Epithelial ovarian carcinoma (EOC) is diagnosed in 22,000 women yearly and causes approximately 15,000 deaths each year in the USA (1), with a worldwide annual incidence and mortality of 225,000 and 140,000, respectively (2, 3). It is the leading cause of death from gynecological malignancies in the USA and is the second leading cause of death, after uterine cervix cancer, due to gynecological malignancies in the world (1-3).
Cytokines are autocrine/paracrine immunoregulatory polypeptide factors that participate in the process of various biological conditions, including inflammation and tumorigenesis (4, 5). In the past, the prevailing opinion was that tumor-infiltrating lymphocytes (TIL) and tumor-associated macrophages (TAM), not the epithelial cancerous cells, are the source of tumor necrosis-alpha (TNF-α), interleukin (IL)-6, IL-1 and other cytokines expressed in EOC. In recent years, however, it has been established that the ovarian epithelial cancerous cells are the main source of these cytokines (4-7).
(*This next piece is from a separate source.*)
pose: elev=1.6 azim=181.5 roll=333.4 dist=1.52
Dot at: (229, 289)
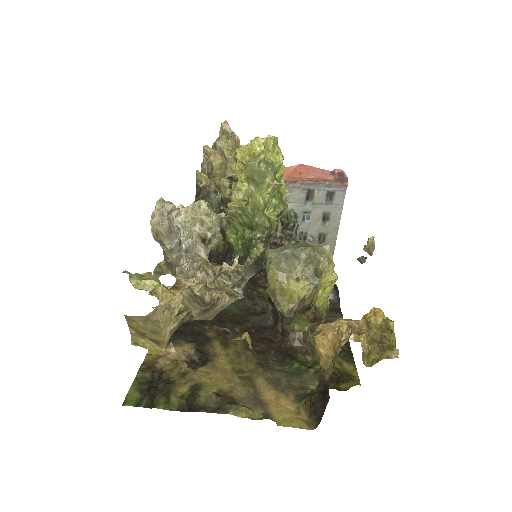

We have previously shown that (6, 7) i) TNF-α activity is detected only in supernatants of EOC cell cultures; ii) EOC tissues express high levels of TNF-α and IL-6 localized predominantly in the cancerous epithelial cells, whereas normal ovarian tissues express low levels of both cytokines localized mainly in the stroma; iii) IL-1 is detected only in supernatants of EOC cell cultures; iv) Both IL-1α and IL-1β are more strongly expressed in EOC tissues than in normal ovarian tissues and are localized mainly in cancerous epithelial cells.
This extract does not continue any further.